AVAILABLE DATA ::

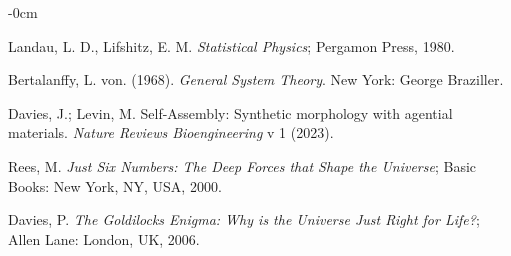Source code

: \documentclass[entropy,article,submit,pdftex,moreauthors]{Definitions/mdpi}
\begin{document}
\begin{adjustwidth}{-\extralength}{0cm}
\begin{thebibliography}{999}
Landau, L. D., Lifshitz, E. M. \textit{Statistical Physics}; Pergamon Press, 1980.

Bertalanffy, L. von. (1968). \textit{General System Theory}. New York: George Braziller.

Davies, J.; Levin, M. Self-Assembly: Synthetic morphology with agential materials. \textit{Nature Reviews Bioengineering} v 1 (2023).

Rees, M. \textit{Just Six Numbers: The Deep Forces that Shape the Universe}; Basic Books: New York, NY, USA, 2000.

Davies, P. \textit{The Goldilocks Enigma: Why is the Universe Just Right for Life?}; Allen Lane: London, UK, 2006.


\end{thebibliography}

%


\PublishersNote{}
\end{adjustwidth}
\end{document}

DIRECTIONS :: Pictures stay out. Repeat only the lines from the beginning of the data through the line that has "Bertalanffy, L. von.".

TASK OUTPUT ::
Source code

: \documentclass[entropy,article,submit,pdftex,moreauthors]{Definitions/mdpi}
\begin{document}
\begin{adjustwidth}{-\extralength}{0cm}
\begin{thebibliography}{999}
Landau, L. D., Lifshitz, E. M. \textit{Statistical Physics}; Pergamon Press, 1980.

Bertalanffy, L. von. (1968). \textit{General System Theory}. New York: George Braziller.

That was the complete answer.